TV itself is changing, too. The television environment of 1951 was like a sepia-tone photograph compared with today's prismatic home-entertainment landscape. Thirty-five years ago, ABC, CBS, and NBC commanded more than 90 percent of viewing time. Today, the three networks' combined share of audience hovers around 50 percent. When Minow delivered his speech, cable television served about 1 million homes. Today, there are more than 63 million cable households watching 137 national networks supported by advertising and viewer subscriptions.
However impressive this breadth of channels may be, even the most dedicated couch potatoes are starting to grow restless for a richer, more-customized experience.
A recent study by Inteco Corporation, a strategic consulting firm, reflects what many consumers are experiencing - namely, that the personal computer is beginning to challenge, and in some cases surpass, the television set as the home information appliance of choice. According to Inteco's findings, more than 18 million Americans are watching television less and spending that time using their personal computers.

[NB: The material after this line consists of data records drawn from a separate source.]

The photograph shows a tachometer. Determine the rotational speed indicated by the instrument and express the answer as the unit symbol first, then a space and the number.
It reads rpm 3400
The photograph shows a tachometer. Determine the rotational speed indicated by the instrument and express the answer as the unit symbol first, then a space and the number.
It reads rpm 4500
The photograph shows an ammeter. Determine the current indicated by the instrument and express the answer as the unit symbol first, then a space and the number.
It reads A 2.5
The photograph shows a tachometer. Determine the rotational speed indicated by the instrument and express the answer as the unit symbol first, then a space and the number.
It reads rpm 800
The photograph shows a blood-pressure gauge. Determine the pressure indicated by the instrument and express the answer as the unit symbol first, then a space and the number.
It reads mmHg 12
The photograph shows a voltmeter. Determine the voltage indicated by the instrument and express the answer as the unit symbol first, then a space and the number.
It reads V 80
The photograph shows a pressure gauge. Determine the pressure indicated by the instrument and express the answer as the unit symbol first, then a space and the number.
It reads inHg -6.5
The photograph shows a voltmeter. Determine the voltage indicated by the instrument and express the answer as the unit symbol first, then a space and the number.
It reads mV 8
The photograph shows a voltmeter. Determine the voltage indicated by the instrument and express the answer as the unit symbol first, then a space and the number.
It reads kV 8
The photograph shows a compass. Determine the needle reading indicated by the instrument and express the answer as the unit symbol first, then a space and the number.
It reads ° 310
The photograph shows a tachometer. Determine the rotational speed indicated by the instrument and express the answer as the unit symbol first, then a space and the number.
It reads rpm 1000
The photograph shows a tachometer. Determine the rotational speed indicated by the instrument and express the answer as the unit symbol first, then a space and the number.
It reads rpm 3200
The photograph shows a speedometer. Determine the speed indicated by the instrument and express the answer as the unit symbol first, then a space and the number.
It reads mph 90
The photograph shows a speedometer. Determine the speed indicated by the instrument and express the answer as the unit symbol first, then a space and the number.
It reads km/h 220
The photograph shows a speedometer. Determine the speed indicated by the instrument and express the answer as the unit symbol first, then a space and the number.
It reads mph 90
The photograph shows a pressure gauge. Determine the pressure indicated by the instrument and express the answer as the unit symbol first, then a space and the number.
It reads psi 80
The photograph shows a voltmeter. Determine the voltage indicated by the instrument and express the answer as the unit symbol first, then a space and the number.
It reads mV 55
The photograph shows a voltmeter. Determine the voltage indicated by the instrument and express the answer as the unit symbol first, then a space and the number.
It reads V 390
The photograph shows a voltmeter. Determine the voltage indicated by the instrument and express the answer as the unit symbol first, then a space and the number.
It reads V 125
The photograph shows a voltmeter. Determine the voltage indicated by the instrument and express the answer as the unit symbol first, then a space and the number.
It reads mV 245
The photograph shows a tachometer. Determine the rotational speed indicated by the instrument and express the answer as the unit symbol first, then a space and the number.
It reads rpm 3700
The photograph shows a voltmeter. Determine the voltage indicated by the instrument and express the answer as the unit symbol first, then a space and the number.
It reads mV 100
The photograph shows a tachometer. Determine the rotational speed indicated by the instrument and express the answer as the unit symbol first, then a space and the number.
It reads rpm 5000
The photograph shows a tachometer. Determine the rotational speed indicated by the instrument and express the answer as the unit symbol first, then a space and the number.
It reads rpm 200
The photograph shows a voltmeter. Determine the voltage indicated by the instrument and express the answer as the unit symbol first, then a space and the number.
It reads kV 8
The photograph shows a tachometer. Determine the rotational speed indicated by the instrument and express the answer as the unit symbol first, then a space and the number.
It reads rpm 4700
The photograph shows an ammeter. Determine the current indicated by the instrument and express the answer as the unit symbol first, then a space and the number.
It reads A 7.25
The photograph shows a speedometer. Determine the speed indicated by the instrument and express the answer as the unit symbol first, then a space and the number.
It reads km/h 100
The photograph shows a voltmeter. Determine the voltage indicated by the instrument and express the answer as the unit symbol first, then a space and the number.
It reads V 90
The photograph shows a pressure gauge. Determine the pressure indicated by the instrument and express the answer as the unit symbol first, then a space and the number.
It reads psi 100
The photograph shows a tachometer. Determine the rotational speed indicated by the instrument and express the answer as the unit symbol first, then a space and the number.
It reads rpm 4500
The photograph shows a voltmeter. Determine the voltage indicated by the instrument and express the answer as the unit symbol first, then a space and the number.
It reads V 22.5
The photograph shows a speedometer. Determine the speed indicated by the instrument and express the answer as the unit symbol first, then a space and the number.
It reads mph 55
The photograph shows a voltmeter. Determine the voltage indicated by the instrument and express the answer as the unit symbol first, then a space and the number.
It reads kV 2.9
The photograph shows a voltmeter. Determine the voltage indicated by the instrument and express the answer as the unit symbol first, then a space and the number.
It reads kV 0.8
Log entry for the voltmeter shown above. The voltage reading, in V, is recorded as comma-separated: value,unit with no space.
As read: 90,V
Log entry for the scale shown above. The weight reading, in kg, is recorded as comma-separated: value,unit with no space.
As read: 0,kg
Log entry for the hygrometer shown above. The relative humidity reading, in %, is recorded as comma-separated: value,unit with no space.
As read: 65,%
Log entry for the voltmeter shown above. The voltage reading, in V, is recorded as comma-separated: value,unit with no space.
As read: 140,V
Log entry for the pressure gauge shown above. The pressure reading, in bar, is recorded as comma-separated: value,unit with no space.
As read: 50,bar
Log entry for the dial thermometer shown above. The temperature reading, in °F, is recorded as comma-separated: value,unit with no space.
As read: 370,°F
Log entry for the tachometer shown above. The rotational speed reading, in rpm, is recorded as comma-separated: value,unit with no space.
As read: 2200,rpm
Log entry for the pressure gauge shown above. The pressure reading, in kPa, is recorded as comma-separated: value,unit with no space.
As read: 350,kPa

Why? I suspect it's because today's digital-age consumers - especially the "wired" generation reared on e-mail, MTV, game machines, CD-ROMs, virtual reality, and, of course, the Internet - crave interaction and connection. They want to connect to one another, to the Net, to on-line services, to businesses, to government archives, to the ocean of information in cyberspace. And they've latched onto the connection machine par excellence - the PC - to travel electronically to whatever part of the world or whatever subject matter, person, or virtual community interests them.
PC ownership still trails TV-set ownership, but the gap is closing so rapidly that by the end of next year, the majority of American homes will have both products under one roof. And households with more than one computer are destined to become as common as households with more than one phone, TV, or VCR.
Why this rush to PCs? Because the PC's versatility is at an all-time high. The PC is a magnet for more and more functionality - fax, phone, modem, scanner, television, Net surfer, and more. It's become a teaching and personal- productivity tool, entertainment source, and communications device rolled into one. It is the one digital tool that can integrate and make sense of all the diverse information streams that consumers will be pulling into their intelligent, networked homes of the near future. In short, the era of personal computing is becoming an era of personal communications.
This should make it clear that delivering the vast wonderland will not be the province of any single industry acting alone. The coming era of digital personal communications is an era of converging industries. These industries must learn to compete in broad markets driven by consumer needs, rather than be protected from competition in their traditional market segments.